10.1 The church does not run it own seminary but instead places candidates with seminaries of
associated and other respected churches. Candidates ordinarily study by distance education.
Candidates may choose a seminary of their own, but need to seek approval from the College of
Bishops before enrolment. The church retains responsibility and control of curricula and the
appointment of mentors or spiritual counsellors. Candidates are responsible to meet their own costs
in respect of seminary or other study. It is the church's desire to ensure that no suitable candidate is
prevented from study due to financial matters. Should this apply the College of Bishops shall agree
a study program with the candidate appropriate to the circumstances.

11. The Independent Liberal Catholic Fellowship

11.1 The Independent Liberal Catholic Fellowship is an independent society of clergy and
communities in the Liberal Catholic tradition under the protection and administration of The Liberal
Catholic Apostolic Church.

11.2 A member of the College of Bishops shall act as Administrator of the ILCF.
Canons of the Liberal Catholic Apostolic Church V4




11.3 Clergy and communities who have received the Apostolic Succession may apply for
membership, which carries no fee or financial obligation.

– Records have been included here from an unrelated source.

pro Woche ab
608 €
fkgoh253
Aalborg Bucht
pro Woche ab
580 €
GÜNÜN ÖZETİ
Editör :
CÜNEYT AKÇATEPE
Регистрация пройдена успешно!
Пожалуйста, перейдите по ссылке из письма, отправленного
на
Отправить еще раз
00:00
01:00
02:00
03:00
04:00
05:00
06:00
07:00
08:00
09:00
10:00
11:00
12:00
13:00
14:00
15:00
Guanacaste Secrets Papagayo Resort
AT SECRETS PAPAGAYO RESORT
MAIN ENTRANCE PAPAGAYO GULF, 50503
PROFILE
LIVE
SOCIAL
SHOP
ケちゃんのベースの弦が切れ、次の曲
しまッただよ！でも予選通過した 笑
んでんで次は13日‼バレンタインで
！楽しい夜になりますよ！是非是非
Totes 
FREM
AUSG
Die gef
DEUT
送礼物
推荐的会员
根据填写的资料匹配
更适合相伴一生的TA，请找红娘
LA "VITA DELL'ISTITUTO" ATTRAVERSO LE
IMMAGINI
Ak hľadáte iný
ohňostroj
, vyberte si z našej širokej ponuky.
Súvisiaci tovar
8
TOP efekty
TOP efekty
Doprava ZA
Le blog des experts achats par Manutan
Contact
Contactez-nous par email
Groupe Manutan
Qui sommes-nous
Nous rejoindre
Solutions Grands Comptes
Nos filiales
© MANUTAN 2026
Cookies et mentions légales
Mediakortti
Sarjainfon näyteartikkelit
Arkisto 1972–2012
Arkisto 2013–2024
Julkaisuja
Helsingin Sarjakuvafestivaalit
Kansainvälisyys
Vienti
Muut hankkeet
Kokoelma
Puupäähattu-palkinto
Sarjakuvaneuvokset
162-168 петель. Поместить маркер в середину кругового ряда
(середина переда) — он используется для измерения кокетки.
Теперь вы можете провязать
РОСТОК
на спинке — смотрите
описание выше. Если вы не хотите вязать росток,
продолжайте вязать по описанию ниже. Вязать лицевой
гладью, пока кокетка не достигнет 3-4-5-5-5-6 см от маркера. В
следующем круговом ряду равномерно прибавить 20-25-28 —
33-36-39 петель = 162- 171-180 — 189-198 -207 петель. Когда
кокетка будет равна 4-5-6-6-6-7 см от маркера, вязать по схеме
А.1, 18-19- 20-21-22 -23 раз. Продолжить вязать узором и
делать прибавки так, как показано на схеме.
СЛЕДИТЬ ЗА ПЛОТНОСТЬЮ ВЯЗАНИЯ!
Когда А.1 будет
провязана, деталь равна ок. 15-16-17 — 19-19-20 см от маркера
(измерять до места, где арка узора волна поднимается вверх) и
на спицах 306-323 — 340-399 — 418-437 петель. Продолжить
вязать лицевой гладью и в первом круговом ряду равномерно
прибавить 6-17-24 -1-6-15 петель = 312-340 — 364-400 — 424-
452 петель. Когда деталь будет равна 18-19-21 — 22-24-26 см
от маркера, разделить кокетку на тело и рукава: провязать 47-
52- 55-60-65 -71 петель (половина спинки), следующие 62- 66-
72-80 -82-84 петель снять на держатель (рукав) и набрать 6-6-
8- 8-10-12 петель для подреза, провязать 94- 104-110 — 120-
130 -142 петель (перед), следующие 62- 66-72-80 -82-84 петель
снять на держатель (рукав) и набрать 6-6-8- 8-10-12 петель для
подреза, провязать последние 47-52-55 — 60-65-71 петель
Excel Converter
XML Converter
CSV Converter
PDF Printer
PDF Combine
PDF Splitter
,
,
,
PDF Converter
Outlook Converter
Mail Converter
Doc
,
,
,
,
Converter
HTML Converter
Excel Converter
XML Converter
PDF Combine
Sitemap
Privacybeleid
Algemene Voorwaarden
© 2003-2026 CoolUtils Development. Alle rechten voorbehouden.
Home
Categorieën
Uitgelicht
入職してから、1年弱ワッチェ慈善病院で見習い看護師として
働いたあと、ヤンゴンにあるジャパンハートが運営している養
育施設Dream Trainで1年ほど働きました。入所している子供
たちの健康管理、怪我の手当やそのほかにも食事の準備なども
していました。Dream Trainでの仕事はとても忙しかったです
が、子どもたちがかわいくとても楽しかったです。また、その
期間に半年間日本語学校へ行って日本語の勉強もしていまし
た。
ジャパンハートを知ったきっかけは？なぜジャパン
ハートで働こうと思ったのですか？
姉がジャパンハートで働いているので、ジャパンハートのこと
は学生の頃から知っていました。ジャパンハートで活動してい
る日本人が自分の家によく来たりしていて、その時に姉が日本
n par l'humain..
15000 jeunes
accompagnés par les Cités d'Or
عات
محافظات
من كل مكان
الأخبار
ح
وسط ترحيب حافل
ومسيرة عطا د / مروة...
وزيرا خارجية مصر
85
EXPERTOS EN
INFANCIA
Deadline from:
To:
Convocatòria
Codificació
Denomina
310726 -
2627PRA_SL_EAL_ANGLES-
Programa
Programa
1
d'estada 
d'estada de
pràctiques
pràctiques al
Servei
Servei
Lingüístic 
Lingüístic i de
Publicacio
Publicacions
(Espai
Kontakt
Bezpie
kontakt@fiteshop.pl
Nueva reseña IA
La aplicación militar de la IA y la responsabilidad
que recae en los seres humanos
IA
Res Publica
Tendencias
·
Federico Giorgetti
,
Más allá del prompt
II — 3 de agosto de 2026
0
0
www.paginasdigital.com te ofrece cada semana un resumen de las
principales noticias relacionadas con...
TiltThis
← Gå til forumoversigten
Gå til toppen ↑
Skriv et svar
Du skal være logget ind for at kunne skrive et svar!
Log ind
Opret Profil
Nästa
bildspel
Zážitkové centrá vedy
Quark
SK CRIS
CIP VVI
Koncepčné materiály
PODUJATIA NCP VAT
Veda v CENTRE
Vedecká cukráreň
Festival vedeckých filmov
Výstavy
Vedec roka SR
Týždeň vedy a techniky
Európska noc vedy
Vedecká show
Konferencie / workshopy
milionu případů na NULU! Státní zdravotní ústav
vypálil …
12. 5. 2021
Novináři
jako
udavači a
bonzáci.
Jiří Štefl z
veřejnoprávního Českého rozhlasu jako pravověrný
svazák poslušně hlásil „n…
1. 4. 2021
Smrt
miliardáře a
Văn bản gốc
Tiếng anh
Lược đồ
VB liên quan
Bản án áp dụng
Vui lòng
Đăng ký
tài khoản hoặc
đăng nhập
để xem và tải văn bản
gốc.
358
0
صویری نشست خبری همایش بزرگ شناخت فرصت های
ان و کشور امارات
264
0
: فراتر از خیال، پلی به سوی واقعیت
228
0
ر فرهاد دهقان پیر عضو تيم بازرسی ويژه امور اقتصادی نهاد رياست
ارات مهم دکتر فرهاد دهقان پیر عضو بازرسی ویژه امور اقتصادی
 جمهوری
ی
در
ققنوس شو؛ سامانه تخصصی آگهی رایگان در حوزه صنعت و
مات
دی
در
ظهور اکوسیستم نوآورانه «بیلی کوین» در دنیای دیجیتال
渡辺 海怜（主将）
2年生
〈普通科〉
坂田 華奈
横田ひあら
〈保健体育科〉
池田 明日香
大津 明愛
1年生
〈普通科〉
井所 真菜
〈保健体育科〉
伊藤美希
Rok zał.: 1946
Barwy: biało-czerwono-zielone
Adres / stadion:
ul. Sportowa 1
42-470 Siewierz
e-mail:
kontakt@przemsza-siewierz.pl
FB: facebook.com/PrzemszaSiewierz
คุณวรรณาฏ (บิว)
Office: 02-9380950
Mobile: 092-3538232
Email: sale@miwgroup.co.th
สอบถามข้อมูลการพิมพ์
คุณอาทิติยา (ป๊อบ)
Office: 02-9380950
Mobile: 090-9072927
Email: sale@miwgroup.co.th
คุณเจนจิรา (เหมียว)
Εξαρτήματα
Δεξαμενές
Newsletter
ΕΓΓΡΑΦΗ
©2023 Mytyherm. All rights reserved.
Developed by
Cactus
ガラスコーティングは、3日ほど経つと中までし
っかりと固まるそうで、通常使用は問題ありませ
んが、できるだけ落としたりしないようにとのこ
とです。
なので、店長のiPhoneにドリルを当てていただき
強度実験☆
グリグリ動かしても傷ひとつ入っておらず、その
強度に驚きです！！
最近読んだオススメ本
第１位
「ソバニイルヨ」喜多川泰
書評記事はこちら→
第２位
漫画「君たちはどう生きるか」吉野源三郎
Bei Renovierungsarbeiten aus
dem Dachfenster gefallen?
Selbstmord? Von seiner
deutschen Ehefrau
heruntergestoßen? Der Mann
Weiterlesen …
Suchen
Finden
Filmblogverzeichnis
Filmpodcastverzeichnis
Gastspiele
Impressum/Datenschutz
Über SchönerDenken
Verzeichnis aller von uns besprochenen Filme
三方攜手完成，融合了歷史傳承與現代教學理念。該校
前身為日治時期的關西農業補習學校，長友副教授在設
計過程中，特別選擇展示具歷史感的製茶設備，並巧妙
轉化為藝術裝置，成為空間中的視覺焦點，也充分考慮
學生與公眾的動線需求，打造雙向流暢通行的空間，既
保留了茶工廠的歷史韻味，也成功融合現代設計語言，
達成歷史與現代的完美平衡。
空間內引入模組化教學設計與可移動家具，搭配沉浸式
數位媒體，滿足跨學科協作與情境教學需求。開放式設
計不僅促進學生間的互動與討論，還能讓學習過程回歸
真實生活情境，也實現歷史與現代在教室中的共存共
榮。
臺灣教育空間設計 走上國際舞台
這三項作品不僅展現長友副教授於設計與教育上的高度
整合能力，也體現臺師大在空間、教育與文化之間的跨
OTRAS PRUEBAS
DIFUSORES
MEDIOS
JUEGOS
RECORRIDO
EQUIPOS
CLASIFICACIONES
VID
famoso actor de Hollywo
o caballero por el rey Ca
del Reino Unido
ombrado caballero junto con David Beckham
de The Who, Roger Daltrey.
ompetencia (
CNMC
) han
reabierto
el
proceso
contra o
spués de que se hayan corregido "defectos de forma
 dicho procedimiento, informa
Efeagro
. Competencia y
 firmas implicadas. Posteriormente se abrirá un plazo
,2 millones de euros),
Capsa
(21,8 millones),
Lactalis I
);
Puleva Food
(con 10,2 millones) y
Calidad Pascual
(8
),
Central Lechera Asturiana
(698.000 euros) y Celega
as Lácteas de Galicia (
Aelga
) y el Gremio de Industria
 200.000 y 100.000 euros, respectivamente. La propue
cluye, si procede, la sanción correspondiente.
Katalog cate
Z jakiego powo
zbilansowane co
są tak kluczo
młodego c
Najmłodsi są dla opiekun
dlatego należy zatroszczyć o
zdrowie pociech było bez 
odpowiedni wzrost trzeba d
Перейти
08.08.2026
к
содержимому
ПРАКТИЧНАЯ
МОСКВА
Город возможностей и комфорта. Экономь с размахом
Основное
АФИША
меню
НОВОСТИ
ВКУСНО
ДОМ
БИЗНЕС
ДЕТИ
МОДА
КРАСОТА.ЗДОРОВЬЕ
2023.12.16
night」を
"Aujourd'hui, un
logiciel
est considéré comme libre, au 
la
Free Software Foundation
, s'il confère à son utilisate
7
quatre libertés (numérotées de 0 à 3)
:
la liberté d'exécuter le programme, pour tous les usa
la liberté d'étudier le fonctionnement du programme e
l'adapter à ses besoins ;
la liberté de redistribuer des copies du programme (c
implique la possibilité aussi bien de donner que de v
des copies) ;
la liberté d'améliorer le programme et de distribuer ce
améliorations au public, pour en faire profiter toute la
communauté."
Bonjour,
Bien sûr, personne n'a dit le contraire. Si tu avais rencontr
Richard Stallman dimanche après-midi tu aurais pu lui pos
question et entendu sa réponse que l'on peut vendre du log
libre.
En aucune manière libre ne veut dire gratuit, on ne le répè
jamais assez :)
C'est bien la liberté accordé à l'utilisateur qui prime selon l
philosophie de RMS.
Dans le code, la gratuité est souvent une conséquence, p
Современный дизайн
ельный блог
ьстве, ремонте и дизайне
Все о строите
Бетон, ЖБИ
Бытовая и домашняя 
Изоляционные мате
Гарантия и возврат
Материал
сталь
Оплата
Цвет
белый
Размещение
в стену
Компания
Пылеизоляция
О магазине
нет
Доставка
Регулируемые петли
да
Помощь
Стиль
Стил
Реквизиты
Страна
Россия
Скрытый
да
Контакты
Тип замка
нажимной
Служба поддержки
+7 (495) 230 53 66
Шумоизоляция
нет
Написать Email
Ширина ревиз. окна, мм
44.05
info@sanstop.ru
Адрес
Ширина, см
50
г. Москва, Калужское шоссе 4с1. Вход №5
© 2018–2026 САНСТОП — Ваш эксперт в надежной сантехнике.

11.4 Members of the ILCF agree to adhere to the common goals and direction of the fellowship and
to co-operate with, support and encourage the other members.

11.5 Where a community as a whole joins, its clergy shall automatically be considered members,
and do not need to have separately applied for clergy membership.

11.6 The sacraments bestowed by each member shall be considered valid by all other members.

11.7 Members wishing to resign may do so in writing to the Administrator

12. Document History

Version 1. 30/11/2008. +Mar Joannes III. Bishop John Kersey.
Version 2. 01/03/2010. + Mar Trimlett. Bishop Adrian Glover. Modified to reflect changes to church
structure: on adopting not-for-profit status.
Version 3. 01/11/2010. + Mar Trimlett. Bishop Adrian Glover. Modified to reflect the church's
liberal status after more conservative elements left to join another church.
Version 4. 13/02/2011. + Mar Trimlett. Bishop Adrian Glover. Modified to allow for other complete
churches to join in ordinariates. Changes also to introduce diocesan structure.